- Poster
- Directed by: Yaniv Raz
- Written by: Yaniv Raz
- Based on: Dr. Bird's Advice for Sad Poets by Evan Roskos
- Produced by: Shona Tuckman Josh Bachove
- Starring: Lucas Jade Zumann Taylor Russell Chase Stokes Lisa Edelstein David Arquette Jason Isaacs
- Cinematography: Pierluigi Gigi Malavasi
- Edited by: Steven Centracchio
- Music by: Jim Dooley
- Production companies: Ketchup Entertainment Storyboard Media Kreate Films
- Distributed by: Relativity Media
- Release date: January 12, 2021;
- Running time: 110 minutes
- Country: United States
- Languages: English French

= Dr. Bird's Advice for Sad Poets =

Dr. Bird's Advice for Sad Poets is a 2021 American comedy-drama film written and directed by Yaniv Raz and starring Lucas Jade Zumann, Taylor Russell, Chase Stokes, Lisa Edelstein, David Arquette and Jason Isaacs. It is based on the novel of the same name by Evan Roskos.

==Cast==
- Lucas Jade Zumann as James Whitman
- Taylor Russell as Sophie
- Jason Isaacs as Carl
- Lisa Edelstein as Elly
- David Arquette as Xavier
- Chase Stokes as Martin
- Tom Wilkinson as the voice of Dr. Bird

==Release==
The film was released on demand on January 12, 2021.

==Reception==
The film has an 80% rating on Rotten Tomatoes based on five reviews.

Sandie Angulo Chen of Common Sense Media awarded the film three stars out of five and wrote, "YA dramedy about anxiety has language, innuendo, drinking."

Cath Clarke of The Guardian also awarded the film three stars out of five and wrote, "The family dysfunction stuff is sensitively handled with some originality..."

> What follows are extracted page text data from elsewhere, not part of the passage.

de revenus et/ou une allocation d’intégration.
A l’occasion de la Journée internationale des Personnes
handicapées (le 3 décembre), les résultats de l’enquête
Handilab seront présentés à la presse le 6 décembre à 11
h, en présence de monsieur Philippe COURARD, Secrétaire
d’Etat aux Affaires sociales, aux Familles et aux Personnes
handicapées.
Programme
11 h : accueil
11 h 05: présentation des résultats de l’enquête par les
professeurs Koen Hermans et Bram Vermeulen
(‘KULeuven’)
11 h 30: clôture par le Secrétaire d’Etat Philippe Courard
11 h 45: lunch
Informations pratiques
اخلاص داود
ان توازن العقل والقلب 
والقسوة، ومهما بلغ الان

Cyntia Vinney of Comic Book Resources gave the film a positive review and wrote, "None of this would land, however, if it weren’t for Zumann’s earnest, heartfelt performance. He perfectly balances James' anxiety with his underlying sweetness as well as his awkward idiosyncrasy."

Glenn Kenny of The New York Times gave the film a negative review and wrote, "The movie gets so drunk on its stylistic affectations (and unfunny attempts at cerebral comedy) that by the time it sobers up to take James's mental health seriously, it's too little, too late."